DOJ prosecutors believe they already have enough evidence to charge Trump with a crime relating to his improper removal and storage of government documents. Trump could be charged with obstruction because he responded to a subpoena order earlier this year by affirming that he was no longer keeping classified documents at his home — a statement that was revealed to be a lie after the department found evidence of more than 100 additional classified documents at Mar-a-Lago.

Trump could also be charged by the DOJ for reasons beyond the inquiry. The Justice Department is currently investigating his attempts to overturn the results of the 2020 presidential election, particularly in the run-up to and on the day of January 6, 2021, when a mob of his loyalists stormed the Capitol building.

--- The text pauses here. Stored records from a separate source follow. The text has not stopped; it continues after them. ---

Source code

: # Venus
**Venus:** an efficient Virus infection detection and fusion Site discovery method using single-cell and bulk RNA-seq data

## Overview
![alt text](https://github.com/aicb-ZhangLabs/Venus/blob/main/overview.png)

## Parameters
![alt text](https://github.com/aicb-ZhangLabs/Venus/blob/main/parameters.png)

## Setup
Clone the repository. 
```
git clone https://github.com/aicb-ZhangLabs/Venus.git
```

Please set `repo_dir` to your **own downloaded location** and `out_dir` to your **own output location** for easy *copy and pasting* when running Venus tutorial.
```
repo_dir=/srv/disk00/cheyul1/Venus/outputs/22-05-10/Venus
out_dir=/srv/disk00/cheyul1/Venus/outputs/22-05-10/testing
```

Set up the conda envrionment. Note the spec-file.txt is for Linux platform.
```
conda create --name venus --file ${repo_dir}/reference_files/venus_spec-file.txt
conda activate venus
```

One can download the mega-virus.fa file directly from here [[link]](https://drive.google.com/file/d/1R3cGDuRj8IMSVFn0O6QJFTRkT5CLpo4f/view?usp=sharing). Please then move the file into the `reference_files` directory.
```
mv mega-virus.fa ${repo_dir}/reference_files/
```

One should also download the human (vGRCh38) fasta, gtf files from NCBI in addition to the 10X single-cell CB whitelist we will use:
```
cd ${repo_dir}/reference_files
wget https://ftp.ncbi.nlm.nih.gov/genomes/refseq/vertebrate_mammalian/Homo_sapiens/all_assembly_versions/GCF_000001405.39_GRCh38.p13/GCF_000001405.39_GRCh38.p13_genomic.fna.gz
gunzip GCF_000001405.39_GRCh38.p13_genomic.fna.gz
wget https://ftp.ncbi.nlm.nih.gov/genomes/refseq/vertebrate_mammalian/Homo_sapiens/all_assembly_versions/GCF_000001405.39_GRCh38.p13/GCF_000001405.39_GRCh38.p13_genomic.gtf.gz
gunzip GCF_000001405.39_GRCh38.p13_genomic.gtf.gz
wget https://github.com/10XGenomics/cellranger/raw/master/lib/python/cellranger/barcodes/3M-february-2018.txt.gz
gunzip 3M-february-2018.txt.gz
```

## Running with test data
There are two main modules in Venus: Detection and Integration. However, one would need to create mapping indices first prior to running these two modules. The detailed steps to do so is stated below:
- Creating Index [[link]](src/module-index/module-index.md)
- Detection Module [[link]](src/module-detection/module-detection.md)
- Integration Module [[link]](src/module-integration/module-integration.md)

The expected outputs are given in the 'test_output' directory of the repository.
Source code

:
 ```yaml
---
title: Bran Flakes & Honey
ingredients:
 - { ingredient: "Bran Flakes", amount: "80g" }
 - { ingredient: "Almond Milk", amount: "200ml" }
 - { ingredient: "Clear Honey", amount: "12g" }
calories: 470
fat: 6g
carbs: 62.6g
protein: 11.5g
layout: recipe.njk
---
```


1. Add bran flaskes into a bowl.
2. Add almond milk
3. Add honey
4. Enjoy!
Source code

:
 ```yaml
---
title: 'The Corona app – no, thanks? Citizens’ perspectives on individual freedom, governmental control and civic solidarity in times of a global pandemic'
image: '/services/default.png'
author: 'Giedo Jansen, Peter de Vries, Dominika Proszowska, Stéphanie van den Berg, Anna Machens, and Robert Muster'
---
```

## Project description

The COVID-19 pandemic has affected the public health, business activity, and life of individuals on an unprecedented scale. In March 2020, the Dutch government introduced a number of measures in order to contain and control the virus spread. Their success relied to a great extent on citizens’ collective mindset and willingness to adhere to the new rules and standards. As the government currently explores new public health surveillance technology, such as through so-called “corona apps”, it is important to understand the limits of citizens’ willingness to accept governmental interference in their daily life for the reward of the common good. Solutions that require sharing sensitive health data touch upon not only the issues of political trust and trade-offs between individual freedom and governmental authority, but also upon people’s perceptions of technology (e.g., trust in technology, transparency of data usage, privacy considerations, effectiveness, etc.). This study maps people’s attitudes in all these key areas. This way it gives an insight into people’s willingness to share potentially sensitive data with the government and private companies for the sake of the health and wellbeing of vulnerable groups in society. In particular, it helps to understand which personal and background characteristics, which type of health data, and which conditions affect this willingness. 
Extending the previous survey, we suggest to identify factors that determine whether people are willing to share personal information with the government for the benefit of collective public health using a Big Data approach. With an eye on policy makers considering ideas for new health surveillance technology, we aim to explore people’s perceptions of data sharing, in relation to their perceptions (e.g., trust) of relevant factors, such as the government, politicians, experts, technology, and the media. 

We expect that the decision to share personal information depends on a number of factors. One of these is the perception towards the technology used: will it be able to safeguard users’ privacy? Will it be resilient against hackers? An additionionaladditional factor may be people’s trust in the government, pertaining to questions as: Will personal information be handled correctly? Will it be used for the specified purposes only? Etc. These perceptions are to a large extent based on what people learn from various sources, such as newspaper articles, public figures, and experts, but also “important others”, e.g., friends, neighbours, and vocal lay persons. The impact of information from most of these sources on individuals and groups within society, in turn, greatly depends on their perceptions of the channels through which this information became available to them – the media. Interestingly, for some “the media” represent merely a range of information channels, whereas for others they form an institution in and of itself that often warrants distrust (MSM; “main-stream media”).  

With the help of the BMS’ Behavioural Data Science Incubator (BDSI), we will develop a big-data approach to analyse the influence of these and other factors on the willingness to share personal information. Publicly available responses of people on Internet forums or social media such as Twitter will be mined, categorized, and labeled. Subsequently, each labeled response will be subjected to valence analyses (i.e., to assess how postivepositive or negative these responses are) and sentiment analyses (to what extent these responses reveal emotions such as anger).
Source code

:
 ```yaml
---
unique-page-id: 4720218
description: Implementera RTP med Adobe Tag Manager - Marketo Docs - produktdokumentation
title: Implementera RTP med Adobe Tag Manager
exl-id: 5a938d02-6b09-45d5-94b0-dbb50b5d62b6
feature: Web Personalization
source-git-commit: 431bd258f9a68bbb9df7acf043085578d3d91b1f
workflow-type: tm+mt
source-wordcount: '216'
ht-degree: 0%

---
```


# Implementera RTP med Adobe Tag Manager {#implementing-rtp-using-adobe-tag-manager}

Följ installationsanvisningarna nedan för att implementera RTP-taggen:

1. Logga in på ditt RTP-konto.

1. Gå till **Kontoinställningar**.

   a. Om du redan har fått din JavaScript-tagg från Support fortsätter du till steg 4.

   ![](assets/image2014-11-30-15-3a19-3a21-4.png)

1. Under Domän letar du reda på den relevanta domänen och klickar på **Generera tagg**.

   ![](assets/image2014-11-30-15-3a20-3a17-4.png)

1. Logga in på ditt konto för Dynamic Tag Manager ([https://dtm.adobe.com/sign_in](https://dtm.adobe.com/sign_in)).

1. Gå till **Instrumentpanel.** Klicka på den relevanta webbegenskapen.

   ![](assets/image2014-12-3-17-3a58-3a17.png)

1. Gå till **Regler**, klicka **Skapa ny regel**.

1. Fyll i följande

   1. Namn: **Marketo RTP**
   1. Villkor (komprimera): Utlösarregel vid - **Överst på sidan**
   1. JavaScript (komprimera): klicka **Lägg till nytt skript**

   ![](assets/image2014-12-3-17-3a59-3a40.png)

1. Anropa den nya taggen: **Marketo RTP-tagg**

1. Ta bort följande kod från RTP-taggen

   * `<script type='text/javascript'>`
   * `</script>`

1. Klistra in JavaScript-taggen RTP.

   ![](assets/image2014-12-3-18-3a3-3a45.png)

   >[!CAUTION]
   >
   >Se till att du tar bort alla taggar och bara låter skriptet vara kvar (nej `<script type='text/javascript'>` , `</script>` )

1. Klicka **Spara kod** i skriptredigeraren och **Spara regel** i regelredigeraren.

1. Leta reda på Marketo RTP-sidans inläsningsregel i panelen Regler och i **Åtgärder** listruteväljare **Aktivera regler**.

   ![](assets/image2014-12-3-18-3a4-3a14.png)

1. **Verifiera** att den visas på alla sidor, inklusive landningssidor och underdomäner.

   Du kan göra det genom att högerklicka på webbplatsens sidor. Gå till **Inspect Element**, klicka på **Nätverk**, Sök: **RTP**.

Trump could be indicted for crimes dating back to the start of his presidency, when he took actions that former Russia investigation special counsel Robert Mueller said could constitute obstruction of justice. Trump has previously claimed that Mueller’s decision not to charge him — which was made because of longstanding DOJ policy not to charge a sitting president — exonerated him of any wrongdoing, a premise that Mueller soundly rejected in May of 2019.

“If we had had confidence that the President clearly did not commit a crime, we would have said so,” Mueller said at the time.

In an op-ed one year ago, Mark Medish, a former member of the National Security Council, and Jonathan M. Winer, a former deputy assistant Secretary of State for international law enforcement, jointly stated that the current attorney general should charge Trump for the actions highlighted in the Mueller report.

Failure of Garland and the DOJ “to review this matter and make a formal prosecutorial determination on whether Trump’s actions constitute criminal obstruction would be a dereliction of duty, transmitting a dangerous signal of impunity from the Justice Department,” they wrote.